For someone who tends to be more talkative than most I’m not really sure where to start. How do you put into words the spectacular sights and feelings of one of the Seven Wonders of the World? I’m not really sure I could have explained beforehand what I was most looking forward to about seeing Machu Picchu. After having been to the ancient city, I will tell you that very few experiences, if any, can match the time we spent in Machu Picchu.
To give you a little background, the ancient city of Machu Picchu was created by the Quechua people. Most people think the Inca’s were the builders of the city, when in reality the word INCA means King. There were only 14 INCA’s, which ruled over a vast territory that had been conquered over a long period of time. It is believed that the city was created as a holy place due to it closeness to the gods (on top of a mountain). This is supported by the numerous temples and holy spaces in the city. After having stood in the city, I can understand why they would have believed this. There is an amazing feeling when at Machu Picchu. You not only feel overwhelmed by the vast spaces and depth of the mountains, but also a tremendous feeling of being on the top of the world. There were quite a number of people who said they were experiencing feelings of vertigo, but I believe it is more than that. There is something truly moving about being in a place where past meets the present from a remarkable vista.

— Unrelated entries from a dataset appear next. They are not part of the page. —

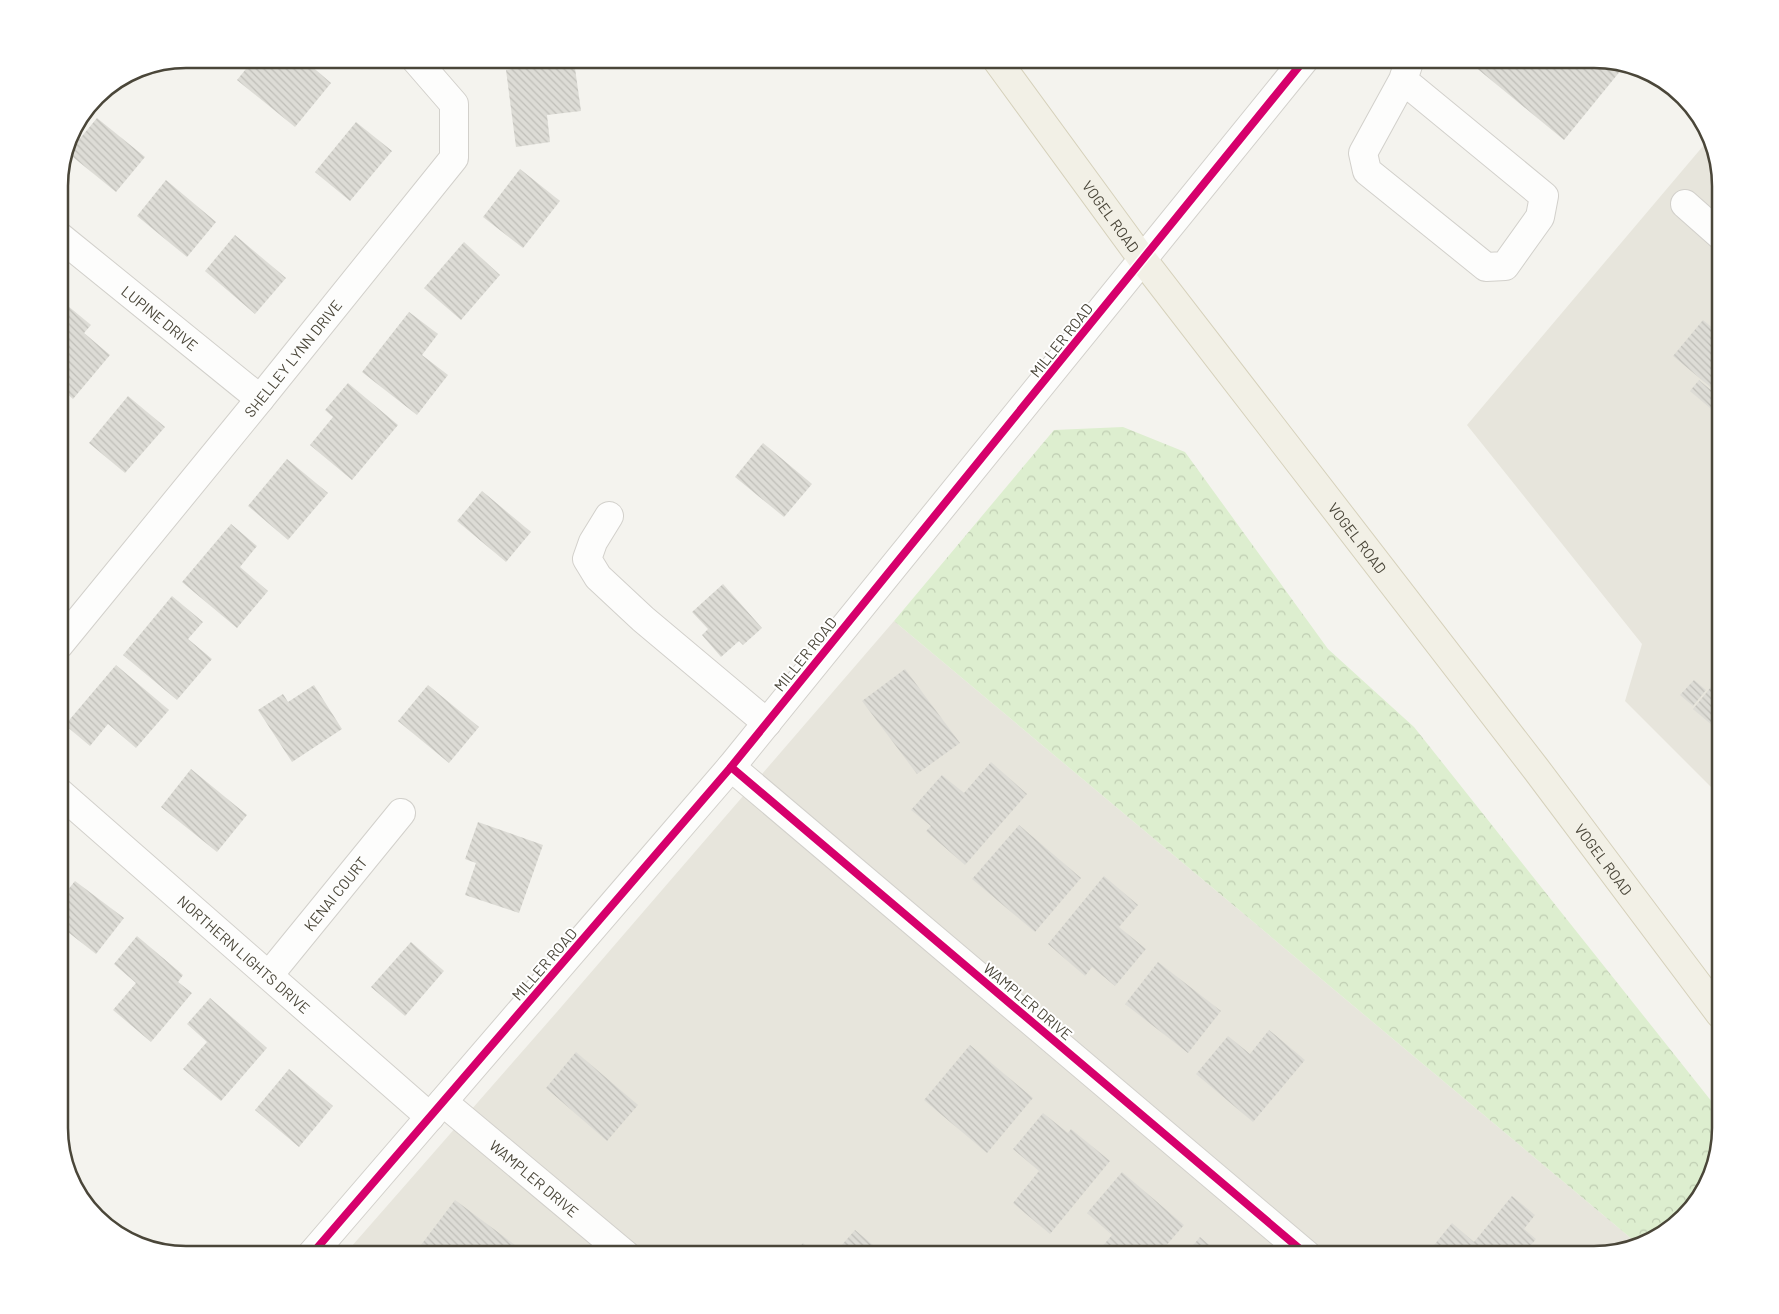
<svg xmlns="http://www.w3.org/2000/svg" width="1779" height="1314" font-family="Barlow,sans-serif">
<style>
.residential{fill:#e7e5dc}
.forest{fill:url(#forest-crowns)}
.building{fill:url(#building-back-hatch)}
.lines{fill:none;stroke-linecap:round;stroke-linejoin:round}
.minor-casing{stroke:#d2d0cb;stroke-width:30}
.major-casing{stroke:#d6d1bb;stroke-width:30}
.minor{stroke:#fdfdfc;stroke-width:28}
.major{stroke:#f2f0e6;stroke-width:28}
.cycleway-casing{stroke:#fff;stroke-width:11}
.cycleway{stroke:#d6006c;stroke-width:8}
.labels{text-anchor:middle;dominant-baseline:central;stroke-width:4;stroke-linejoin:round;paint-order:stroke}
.street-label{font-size:15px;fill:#4a4639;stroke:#fff}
.rim{fill:none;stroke:#4a4639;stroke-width:2.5}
</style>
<defs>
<pattern id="forest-crowns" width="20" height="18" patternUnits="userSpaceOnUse" patternTransform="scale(1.25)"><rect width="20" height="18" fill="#ddeecf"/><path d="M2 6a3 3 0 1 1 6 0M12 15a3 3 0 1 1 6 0" fill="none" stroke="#bfcdb2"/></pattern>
<pattern id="building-back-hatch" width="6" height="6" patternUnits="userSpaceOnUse" patternTransform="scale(1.25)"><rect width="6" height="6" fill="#dddcd6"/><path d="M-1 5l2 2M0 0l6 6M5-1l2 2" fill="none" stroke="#bfbeb8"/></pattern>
</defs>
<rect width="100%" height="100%" fill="#f4f3ee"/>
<g class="residential">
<path d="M1709 139 1720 185V796L1625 701 1642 644 1467 425Z"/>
<path d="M894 621 1639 1245 1594 1255H344L556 1013Z"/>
</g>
<path class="forest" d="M1123 427 1185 452 1328 649 1414 727 1720 1112V1129L1713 1170 1694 1205 1650 1242 1639 1245 894 621 1054 430Z"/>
<g class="building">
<path d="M254 59H303L331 83 295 127 237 80Z"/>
<path d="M1470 59H1594L1626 64 1564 140 1468 61Z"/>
<path d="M574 61 581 111 547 115 550 142 516 147 506 70Z"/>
<path d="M97 118 145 157 116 192 68 153Z"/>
<path d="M356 122 392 151 350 201 315 172Z"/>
<path d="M520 169 560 201 523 248 483 217Z"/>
<path d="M166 180 216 222 187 257 137 216Z"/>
<path d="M235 235 286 278 255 314 205 271Z"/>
<path d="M464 242 500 275 461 320 424 288Z"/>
<path d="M62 301 91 325 84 333 110 355 73 399 59 387V304Z"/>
<path d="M409 312 438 334 422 355 448 375 417 415 362 372Z"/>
<path d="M1703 320 1720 334V395L1673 356Z"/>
<path d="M1699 380 1720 398V410L1717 414 1690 391Z"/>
<path d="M348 383 398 425 352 480 310 445 333 417 325 410Z"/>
<path d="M128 396 165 427 125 473 89 443Z"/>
<path d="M763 443 812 484 784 517 735 477Z"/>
<path d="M287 459 328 493 288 540 248 506Z"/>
<path d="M482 491 531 532 506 562 457 521Z"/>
<path d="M231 524 257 546 240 567 268 591 237 628 182 582Z"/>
<path d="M723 584 762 628 743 645 739 641 721 657 702 635 708 629 692 612Z"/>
<path d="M172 596 203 622 188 639 212 659 177 700 123 655Z"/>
<path d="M116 665 169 710 136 748 108 724 90 746 65 725Z"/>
<path d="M905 669 960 743 917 774 862 701Z"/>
<path d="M1720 676V732L1693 709Z"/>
<path d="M1694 680 1706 690 1693 706 1680 695Z"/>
<path d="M314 685 342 729 292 762 258 710 283 694 288 702Z"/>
<path d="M428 685 479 727 449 763 398 721Z"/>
<path d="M991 762 1027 794 965 865 926 831 931 826 911 810 942 775 964 793Z"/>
<path d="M191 769 247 815 217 852 161 807Z"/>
<path d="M478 822 543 845 519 913 465 895 476 863 465 859Z"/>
<path d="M1019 825 1081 878 1035 932 972 879Z"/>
<path d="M1104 876 1138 905 1119 927 1146 949 1115 986 1092 967 1085 976 1048 944Z"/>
<path d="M75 881 124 918 96 954 59 925V901Z"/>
<path d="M137 936 183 975 178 982 192 993 151 1042 113 1010 136 983 114 964Z"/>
<path d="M411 942 444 971 405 1016 371 987Z"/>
<path d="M1158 962 1221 1011 1188 1053 1125 1004Z"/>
<path d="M210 998 267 1048 221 1101 183 1069 207 1042 187 1024Z"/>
<path d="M1269 1030 1305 1060 1253 1122 1196 1074 1228 1036 1250 1054Z"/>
<path d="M970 1045 1033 1098 987 1153 924 1100Z"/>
<path d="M576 1052 638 1105 607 1141 546 1088Z"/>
<path d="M289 1069 333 1106 299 1147 255 1110Z"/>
<path d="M1043 1113 1068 1133 1071 1129 1110 1161 1050 1234 1013 1203 1039 1171 1013 1149Z"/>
<path d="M1122 1172 1184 1225 1158 1255H1095L1112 1235 1087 1213Z"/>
<path d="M1512 1196 1535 1215 1524 1229 1536 1239 1523 1255H1426L1452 1223 1474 1242Z"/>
<path d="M455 1200 523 1251 519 1255H426L418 1249Z"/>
<path d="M855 1230 885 1255H833Z"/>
<path d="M1200 1237 1221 1255H1185Z"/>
<path d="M803 1243 818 1255H793Z"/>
</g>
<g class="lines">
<g class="minor-casing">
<g id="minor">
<path d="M1403 80 1544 196 1540 217 1505 266 1486 267 1367 171 1363 153 1403 80 1410 59"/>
<path d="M1685 204 1720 235"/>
<path id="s1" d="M59 236 260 399"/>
<path d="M609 516 593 542 587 559 598 577 643 619 767 723"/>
<path id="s2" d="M59 645 260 399 454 158V104L415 59"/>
<path d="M731 767 1307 1255"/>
<path id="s3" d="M59 792 430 1117"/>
<path id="s4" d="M269 975 401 813"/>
<path id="s5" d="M443 1102 626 1255"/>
<path d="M311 1255 731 767 1305 59"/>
</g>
</g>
<g class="major-casing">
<g id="major">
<path id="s6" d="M996 59 1143 260 1536 769 1720 1014"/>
</g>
</g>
<use href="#minor" class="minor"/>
<use href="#major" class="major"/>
<g class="cycleway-casing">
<g id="cycleway">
<path d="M731 767 1307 1255"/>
<path d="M311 1255 731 767 1305 59"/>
</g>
</g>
<use href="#cycleway" class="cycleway"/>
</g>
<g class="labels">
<g class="street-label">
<text stroke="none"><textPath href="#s6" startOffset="195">VOGEL ROAD</textPath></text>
<text stroke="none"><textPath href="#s1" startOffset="130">LUPINE DRIVE</textPath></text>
<text transform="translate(1061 340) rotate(-51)">MILLER ROAD</text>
<text stroke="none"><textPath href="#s2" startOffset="370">SHELLEY LYNN DRIVE</textPath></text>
<text stroke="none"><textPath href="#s6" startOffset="600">VOGEL ROAD</textPath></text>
<text transform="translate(805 654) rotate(-51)">MILLER ROAD</text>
<text stroke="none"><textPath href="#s6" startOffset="1005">VOGEL ROAD</textPath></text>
<text stroke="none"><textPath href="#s4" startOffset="105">KENAI COURT</textPath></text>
<text stroke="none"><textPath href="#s3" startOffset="246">NORTHERN LIGHTS DRIVE</textPath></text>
<text transform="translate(544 964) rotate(-49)">MILLER ROAD</text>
<text transform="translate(1028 1001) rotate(40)">WAMPLER DRIVE</text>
<text stroke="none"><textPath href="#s5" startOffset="119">WAMPLER DRIVE</textPath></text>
</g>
</g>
<path d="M0 0H1779V1314H0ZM186 68H1594A118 118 0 0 1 1712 186V1128A118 118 0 0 1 1594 1246H186A118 118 0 0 1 68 1128V186A118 118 0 0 1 186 68Z" fill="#fff" fill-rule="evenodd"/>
<path class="rim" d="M186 68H1594A118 118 0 0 1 1712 186V1128A118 118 0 0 1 1594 1246H186A118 118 0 0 1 68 1128V186A118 118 0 0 1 186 68Z"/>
</svg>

One of the most amazing things for me personally was the skill and accuracy through which they constructed the city. Using rudimentary tools they were able to create structures that not only withstood the daily elements of rain and wind, but also catastrophic events such as earthquakes. To give you a few quick examples, they chose the location for the city due to the availability of stones and fresh water on top of mountain. The stones typically were huge boulders which were split, smoothed, and moved to make temples, houses, agricultural terraces, staircases, and much more. These “rudimentary” tools and ways were truly amazing. In this particular city archaeologists have found tools made of materials from hundreds of miles away which allowed them to chisel into the granite to create holes and slits for the insertion of wood. They then poured water onto the wood to get the wood to expand. This created enough pressure to make the granite crack and break. These rocks were then smoothed to create prefect joints that created amazing structures without the need for mortar to hold everything in place. Another amazing thing was the “milling” on protruding stones to be rounded for both internal and external use. The externally protruding rounded stones on buildings were used as tie down points for their woven roofs to protect against the strong winds at the top of the mountain. The interior protruding stones were used for hanging items that were relevant for the building; either items for living in a house to more religious items such as clothes or carved items. Additionally, nearly every window and doorway was created with an inward slant to provide stability for earthquakes and natural disasters. Finally, they enclosed the city with tall walls and 2 entrances which could be well protected and had doors that could be locked and opened only from the interior.
Another amazing thing about Machu Picchu is the division of the urban area and the “agricultural” area. There are over 700 terraces which were used to provide food for the city. The pictures really don’t do them justice, but the amount of stone, drainage, and irrigation work was truly amazing.
Providing water to the city was another incredible feat of engineering. The Quechua designed amazing waterways which were carved into the granite to provide water throughout the city. Archaeologists have determined that given the amount of water that the city could produce was able to support around 1,000 people. On our tour it was explained to us that the city probably sustained around 750 people allowing for the additional 200-250 people that would travel with the Inca king when he traveled to the city. Pretty amazing when you think about it. Apparently there was only 1 toilet in the city which was reserved for the king. Everyone else dug little holes to do their business. Interestingly enough, it is believed that this “fertilizer” was harvested after a while and used in the fields.
Given the immensity of our journey, Autumn and I decided to arrive as early as possible. We woke up at 4am and were standing in line at the bus stop at 4:30am to be able to get on the first bus. We were able to get on the first bus and be within the first 20 people into Machu Picchu that day. We chose to head straight to the Sun Gate, which is the first place the sun appears over Machu Picchu. The hike wasn’t easy, but definitely worth it. We arrived right around when the sun came over the mountain and were treated to some amazing, albeit cloudy/foggy, views. The best part was that we only saw three other people on our hike to the Sun Gate and were able to soak in the views just the two of us.
We spent a couple of hours just the two of us before our scheduled tour. All told we spent six hours in Machu Picchu trying to absorb as much of it as we possibly could. We heard that as of January 1st, 2016 they will be restricting access to the city to prevent deterioration, limiting people to 2.5 hours at a time. While it would still be an amazing and worthwhile adventure, we feel incredibly lucky to have been able to explore as much as we did.
As a full disclaimer, I am well aware that my words and even the pictures we post will not do justice to the amazing beauty and wonder that Machu Picchu provides. The experience is worth the trip, the expense, and the early wake-up call. It is truly an indescribable experience that can only be understood while there. If I could make a recommendation, GO. Go now. The world is changing quickly and it should be experienced before it is too late.